Why do cropping in u-net segmentation?

I have a theoretical question about u-net segmentation. To my understanding, the u-net does up-sampling and down-sampling and uses an original cropped image to feed from an early layer to a later layer. Hence the ‘copy and crop’ operation in the diagram at the top of page 2 in the original u-net paper https://arxiv.org/pdf/1505.04597.pdf.

My question is why do any cropping at all? Why not just resize instead? Or at least up-scale until you get images of the same size in the upper layers compared to the lower layers to copy them across. Surely some valuable information on the edges of image is lost. We are talking about significant cropping here (568 by 568 after the first block copied to the beginning of the last block 392 by 392).

1 Like

It looks like they are using the cropping to deal with the smaller output of convolutional layers (i.e. ignoring dimensionality, a convolution with a kernel of size n pixels loses n-1 pixels on each border). So you either have a smaller output or you use padding on convolutions. They chose to proceed with a smaller output.

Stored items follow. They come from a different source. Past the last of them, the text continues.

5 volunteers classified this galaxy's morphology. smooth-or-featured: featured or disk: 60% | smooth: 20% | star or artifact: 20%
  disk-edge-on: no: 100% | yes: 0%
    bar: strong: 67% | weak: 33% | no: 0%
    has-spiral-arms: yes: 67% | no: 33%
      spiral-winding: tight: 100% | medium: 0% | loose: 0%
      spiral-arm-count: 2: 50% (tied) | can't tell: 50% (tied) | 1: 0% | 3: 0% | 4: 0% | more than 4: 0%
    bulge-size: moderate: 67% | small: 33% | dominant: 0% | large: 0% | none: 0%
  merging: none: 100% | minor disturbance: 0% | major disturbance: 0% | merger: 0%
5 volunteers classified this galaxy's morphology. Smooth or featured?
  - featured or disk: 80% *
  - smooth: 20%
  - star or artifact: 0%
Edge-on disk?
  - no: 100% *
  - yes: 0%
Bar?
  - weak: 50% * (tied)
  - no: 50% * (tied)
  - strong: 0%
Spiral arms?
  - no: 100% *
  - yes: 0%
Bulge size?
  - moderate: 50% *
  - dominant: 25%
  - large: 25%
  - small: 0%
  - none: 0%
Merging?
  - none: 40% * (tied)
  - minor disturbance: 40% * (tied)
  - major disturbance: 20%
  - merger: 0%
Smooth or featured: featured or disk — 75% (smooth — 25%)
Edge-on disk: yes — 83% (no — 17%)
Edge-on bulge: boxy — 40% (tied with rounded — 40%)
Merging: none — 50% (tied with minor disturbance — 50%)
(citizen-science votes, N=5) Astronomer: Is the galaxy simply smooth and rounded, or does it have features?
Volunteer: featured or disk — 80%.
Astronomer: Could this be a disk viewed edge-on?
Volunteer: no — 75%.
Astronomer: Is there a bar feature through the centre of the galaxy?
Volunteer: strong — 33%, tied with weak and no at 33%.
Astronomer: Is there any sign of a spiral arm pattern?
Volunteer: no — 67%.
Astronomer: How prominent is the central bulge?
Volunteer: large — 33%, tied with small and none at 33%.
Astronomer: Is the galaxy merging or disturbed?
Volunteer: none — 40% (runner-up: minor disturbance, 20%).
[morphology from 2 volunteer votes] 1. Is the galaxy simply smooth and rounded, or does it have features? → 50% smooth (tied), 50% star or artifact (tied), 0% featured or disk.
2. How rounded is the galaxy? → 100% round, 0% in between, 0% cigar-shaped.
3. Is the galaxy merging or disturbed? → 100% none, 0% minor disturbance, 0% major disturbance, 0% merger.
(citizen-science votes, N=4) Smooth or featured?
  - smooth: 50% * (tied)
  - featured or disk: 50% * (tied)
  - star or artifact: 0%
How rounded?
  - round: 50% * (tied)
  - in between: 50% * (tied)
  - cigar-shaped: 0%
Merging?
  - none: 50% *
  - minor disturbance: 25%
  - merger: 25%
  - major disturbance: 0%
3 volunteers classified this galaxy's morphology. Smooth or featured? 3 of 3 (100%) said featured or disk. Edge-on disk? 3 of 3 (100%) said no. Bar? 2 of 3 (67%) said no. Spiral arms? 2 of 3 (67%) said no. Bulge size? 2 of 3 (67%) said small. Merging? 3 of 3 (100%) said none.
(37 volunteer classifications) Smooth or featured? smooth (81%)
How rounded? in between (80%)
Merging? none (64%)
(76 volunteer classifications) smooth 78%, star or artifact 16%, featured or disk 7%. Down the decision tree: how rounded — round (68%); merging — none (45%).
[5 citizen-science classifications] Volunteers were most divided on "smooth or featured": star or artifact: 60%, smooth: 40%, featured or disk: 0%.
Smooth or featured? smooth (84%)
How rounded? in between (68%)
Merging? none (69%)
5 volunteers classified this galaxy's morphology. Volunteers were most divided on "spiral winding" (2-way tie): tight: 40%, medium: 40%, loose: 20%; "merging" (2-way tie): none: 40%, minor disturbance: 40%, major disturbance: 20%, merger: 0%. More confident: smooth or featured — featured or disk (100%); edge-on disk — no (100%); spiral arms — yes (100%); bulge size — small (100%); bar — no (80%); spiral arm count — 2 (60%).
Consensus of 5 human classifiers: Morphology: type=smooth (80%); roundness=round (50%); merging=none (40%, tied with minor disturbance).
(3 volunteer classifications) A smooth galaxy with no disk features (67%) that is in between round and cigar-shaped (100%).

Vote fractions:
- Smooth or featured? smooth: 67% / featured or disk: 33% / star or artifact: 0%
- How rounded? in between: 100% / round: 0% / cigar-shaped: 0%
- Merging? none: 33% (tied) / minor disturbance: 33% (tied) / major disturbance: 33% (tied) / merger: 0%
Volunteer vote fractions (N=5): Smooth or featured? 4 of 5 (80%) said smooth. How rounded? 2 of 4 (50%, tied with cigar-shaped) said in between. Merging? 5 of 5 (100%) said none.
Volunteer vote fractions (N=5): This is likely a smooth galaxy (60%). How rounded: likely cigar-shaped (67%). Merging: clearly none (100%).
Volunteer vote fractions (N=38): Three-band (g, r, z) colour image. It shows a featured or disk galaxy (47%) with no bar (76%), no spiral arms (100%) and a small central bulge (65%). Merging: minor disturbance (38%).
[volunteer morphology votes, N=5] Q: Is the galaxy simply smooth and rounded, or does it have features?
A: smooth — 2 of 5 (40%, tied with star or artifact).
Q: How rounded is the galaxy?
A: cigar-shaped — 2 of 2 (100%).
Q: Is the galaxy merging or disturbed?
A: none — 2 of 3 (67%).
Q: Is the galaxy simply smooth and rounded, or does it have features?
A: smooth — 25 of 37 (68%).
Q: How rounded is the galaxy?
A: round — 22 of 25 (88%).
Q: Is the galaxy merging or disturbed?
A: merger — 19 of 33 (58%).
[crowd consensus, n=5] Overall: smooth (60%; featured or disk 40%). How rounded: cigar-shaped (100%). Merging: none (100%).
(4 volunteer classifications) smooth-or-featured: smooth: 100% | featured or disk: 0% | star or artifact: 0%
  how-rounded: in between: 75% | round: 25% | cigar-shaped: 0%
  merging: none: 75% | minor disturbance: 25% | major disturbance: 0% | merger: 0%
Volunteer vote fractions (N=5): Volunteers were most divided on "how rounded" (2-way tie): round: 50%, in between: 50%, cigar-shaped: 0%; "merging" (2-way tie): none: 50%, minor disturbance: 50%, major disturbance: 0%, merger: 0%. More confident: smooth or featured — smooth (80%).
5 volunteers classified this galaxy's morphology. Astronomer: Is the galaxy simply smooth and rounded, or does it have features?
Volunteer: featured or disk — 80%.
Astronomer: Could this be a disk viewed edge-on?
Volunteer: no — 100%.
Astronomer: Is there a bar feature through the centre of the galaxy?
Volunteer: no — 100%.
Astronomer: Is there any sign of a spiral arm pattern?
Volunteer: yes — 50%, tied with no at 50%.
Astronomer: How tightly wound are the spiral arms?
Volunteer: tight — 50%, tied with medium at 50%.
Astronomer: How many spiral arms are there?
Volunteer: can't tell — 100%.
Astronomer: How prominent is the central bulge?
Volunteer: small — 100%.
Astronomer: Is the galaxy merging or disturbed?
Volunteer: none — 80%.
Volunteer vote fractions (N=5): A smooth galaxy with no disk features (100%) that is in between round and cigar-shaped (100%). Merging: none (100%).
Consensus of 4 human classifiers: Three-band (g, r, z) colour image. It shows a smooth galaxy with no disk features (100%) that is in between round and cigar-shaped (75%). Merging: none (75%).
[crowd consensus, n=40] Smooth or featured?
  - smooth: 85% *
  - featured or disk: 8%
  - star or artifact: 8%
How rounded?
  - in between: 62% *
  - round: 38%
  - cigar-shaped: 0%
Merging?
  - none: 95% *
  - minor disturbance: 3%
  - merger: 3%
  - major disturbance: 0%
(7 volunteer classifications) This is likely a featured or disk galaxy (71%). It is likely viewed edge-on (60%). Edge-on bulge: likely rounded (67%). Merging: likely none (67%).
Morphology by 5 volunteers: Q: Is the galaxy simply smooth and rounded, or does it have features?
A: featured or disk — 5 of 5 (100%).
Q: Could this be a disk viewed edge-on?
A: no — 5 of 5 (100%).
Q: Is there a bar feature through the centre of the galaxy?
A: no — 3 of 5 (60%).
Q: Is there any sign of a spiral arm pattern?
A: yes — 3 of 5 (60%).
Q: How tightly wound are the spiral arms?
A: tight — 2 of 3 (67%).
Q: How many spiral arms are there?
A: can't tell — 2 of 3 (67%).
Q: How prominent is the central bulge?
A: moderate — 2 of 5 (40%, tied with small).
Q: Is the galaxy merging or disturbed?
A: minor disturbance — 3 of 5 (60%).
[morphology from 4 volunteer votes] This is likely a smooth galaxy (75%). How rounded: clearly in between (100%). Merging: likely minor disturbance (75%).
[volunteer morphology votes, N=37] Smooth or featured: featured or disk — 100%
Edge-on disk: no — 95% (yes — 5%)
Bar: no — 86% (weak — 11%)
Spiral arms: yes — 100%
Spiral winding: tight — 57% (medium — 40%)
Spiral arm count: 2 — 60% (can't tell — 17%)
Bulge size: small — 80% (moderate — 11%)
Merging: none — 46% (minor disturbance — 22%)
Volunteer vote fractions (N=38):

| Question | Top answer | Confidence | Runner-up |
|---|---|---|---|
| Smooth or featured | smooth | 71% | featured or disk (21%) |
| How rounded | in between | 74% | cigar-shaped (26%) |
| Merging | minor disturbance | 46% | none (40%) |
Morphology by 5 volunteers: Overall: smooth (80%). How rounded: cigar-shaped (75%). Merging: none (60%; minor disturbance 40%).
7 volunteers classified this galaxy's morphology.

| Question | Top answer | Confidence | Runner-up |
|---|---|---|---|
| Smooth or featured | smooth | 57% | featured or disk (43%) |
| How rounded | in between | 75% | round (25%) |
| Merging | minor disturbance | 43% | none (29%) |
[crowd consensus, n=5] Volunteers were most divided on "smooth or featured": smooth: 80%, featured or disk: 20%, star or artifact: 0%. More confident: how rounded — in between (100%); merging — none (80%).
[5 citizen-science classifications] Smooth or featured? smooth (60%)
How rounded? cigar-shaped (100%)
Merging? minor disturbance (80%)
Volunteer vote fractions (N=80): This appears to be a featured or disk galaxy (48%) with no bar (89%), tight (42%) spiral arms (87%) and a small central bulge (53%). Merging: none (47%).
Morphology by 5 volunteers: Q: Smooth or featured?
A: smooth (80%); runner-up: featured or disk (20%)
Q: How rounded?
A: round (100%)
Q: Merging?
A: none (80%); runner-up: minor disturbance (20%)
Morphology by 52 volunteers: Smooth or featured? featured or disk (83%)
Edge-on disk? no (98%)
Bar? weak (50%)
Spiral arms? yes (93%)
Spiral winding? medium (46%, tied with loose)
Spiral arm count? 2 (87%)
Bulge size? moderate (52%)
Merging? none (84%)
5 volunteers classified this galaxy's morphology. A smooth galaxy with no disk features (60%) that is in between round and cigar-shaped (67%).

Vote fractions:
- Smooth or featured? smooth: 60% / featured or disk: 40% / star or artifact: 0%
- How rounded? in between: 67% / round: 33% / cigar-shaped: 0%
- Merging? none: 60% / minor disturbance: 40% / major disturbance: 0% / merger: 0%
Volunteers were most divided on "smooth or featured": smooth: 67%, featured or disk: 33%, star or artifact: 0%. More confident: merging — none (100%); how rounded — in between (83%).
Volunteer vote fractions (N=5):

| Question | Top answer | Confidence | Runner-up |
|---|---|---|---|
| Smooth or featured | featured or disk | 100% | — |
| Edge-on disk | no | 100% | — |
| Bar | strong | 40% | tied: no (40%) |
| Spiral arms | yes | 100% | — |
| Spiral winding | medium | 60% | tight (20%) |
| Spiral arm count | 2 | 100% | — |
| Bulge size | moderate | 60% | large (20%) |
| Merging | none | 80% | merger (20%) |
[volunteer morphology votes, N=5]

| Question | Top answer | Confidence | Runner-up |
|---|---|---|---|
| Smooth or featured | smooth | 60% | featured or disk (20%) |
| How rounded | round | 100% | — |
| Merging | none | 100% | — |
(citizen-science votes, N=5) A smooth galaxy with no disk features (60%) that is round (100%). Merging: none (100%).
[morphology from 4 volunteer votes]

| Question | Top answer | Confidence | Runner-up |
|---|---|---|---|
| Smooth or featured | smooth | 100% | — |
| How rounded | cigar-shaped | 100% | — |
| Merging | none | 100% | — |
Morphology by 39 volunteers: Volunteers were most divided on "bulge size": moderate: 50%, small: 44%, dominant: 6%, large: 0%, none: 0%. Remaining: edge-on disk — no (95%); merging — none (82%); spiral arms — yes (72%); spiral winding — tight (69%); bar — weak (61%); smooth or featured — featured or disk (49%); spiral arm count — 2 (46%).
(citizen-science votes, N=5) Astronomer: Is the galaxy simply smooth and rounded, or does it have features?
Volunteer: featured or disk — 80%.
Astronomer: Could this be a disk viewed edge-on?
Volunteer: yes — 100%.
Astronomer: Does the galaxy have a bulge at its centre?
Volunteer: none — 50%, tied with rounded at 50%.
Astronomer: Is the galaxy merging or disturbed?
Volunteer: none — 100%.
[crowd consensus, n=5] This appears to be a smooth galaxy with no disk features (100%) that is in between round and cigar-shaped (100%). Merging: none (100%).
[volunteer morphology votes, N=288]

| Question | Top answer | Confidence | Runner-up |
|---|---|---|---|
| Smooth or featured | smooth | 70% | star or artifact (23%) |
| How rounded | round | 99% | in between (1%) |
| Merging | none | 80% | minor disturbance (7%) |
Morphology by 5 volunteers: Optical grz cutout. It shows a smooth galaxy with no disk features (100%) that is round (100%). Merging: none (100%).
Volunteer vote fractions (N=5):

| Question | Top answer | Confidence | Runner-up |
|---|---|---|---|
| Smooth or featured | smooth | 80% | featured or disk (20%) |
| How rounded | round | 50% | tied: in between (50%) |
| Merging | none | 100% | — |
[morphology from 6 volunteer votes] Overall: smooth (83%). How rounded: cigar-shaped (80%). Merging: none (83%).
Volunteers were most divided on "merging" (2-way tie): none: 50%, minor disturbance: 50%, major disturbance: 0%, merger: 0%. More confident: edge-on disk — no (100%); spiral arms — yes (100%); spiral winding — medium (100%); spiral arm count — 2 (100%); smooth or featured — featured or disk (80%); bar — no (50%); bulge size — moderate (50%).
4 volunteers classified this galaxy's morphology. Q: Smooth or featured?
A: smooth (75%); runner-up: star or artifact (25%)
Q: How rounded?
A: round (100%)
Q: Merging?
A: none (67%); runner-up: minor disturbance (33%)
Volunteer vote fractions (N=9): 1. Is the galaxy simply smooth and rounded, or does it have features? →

They are tiling their original input image so use overlapping input tiles to produce a full segmentation in spite of this. They only predict a 368x368px region from each 512x512 input. So it just increases the amount of work needed as tiles must now overlap. No edge information is lost, it’s just processed in other tiles (with reflection padding used on the entire image to handle tiles on the border of the original image). This tiling would likely be needed anyway for the original problem to deal with the full input images with available GPU memory.

Note that the fastai UNet does not follow this, it uses padding to deal with the lost border pixels and so no cropping is done and tiling is not required.

You could try to compensate for the lost border pixels in the resizing but this would seem to have possible drawbacks. In their architecture they use a simple 2x2 upsample (fastai uses PixelShuffle for a 2x2 upsizing). If you were to use resizing to compensate you’d need to use a more complicated method such as bilinear interpolation as you’d need to do things like a resize from 56px to 128px (8px lost from two 3x3 convs as happen between upsizings, assuming a 64px image on the contracting path). This would introduce possible artifacts/information loss due to the issues with arbitrary resizing. It would also increase required processing though it’s not obvious to me how this would compare to the extra processing required by overlap (given that the overlapping pixels are only processed by initial layers as they are dropped by successive convolutions).
So while it might work I would kind of suspect that either the original method of just compensating with overlapping tiles or the fastai method of padded convolutions would be better than resizing. But I could be wrong (especially compared to tiling, padded convolutions as in fastai seems like a good alternative).